SilverCrest will pay a cash finder’s fee of 3% on certain placements in connection with subscriptions from certain subscribers

mining-excavator-1736293_640

SilverCrest has announced C$75m non-brokered private placement. (Credit: Khusen Rustamov from Pixabay)

SilverCrest Metals Inc. (“SilverCrest” or the “Company”) is pleased to announce a non‑brokered private placement of 10,000,000 common shares of the Company at a price of C$7.50 per share for gross proceeds of C$75 million (the “Private Placement”). The common shares issued under the Private Placement will be purchased by accredited or institutional investors. SilverCrest will pay a cash finder’s fee of 3% on certain placements in connection with subscriptions from certain subscribers introduced by finder’s at arm’s length to the Company. The Company is reserving the right to increase the Private Placement to issue a total of up to 13,333,334 common shares at C$7.50 per share to raise a total of up to C$100 million.

The Company intends to use the net proceeds of the Private Placement for the continued exploration and development of the Company’s Las Chispas Project and for general working capital and administrative purposes.

The Private Placement is scheduled to close on or about April 17, 2020 and is subject to all necessary regulatory approvals, including the approval of the Toronto Stock Exchange and NYSE American. Resale of the common shares of the Company distributed under the Private Placement will be restricted, including a hold period in Canada of four months and one day following the closing date of the Private Placement.

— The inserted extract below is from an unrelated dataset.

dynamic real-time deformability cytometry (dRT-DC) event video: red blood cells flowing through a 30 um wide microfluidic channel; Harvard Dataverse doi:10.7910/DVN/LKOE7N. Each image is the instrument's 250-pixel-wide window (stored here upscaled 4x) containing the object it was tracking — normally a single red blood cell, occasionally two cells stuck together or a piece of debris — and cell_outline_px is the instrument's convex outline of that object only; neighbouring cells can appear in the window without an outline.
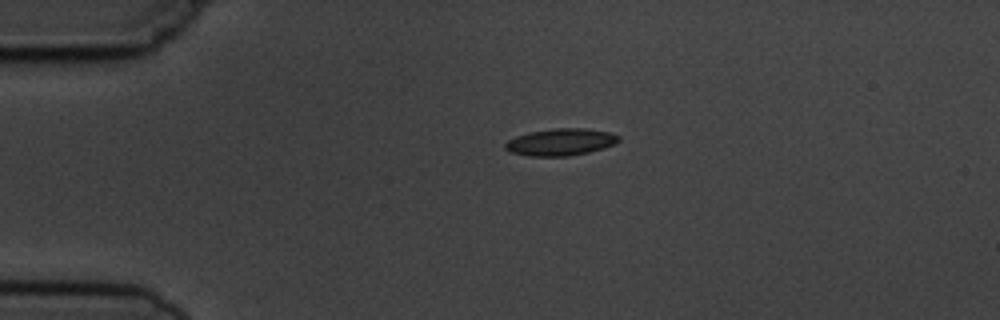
{"species": "common noctule bat (a hibernating species)", "species_latin": "Nyctalus noctula", "temperature_condition": "cold", "stored_images_in_passage": 4, "camera_frame_rate_fps": 3000, "um_per_image_px": 0.085, "animal": {"sex": "male", "body_mass_g": 19.5, "forearm_length_mm": 54.6}, "frame": {"image": 1, "passage_image": 4, "time_ms": 3.667, "image_size_px": [1000, 320], "cell_outline_px": [[620, 140], [604, 148], [588, 152], [568, 156], [528, 156], [508, 152], [504, 148], [504, 144], [508, 140], [516, 136], [528, 132], [552, 128], [584, 128], [608, 132], [620, 136]], "centroid_in_image_um": [47.6, 12.07], "position_along_channel_um": 37.4, "area_um2": 17.92}}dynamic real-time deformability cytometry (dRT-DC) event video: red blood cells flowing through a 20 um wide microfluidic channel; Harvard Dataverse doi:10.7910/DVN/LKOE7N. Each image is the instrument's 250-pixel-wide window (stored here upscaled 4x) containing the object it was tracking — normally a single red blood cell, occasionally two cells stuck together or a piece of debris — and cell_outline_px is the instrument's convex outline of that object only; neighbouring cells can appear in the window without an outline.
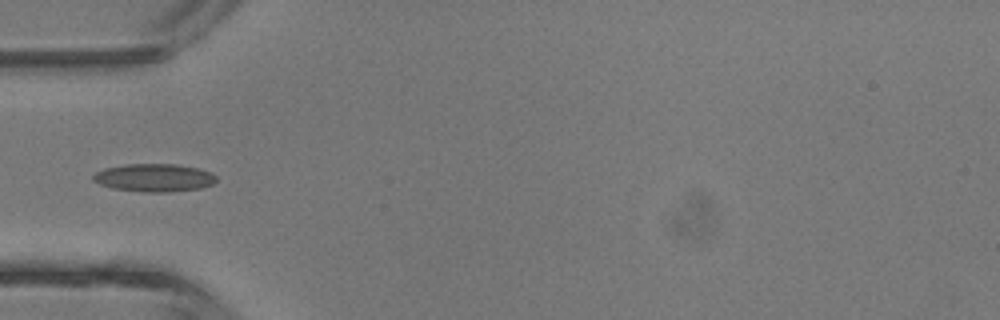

Pursuant to an agreement between the Company and SSR Mining Inc. (“SSR Mining”) dated November 28, 2018 (see news release dated November 29, 2018), SSR Mining has a right to maintain its pro rata ownership interest of up to 9.9% of the outstanding shares of SilverCrest. SSR Mining must exercise such right within two business days from the date that SilverCrest gives SSR Mining notice of the Offering.

This news release shall not constitute an offer to sell or the solicitation of an offer to buy nor shall there be any sale of the securities in any state in which such offer, solicitation or sale would be unlawful. The securities have not been registered under the United States Securities Act of 1933, as amended, and may not be offered or sold in the United States absent registration or an applicable exemption from the registration requirements.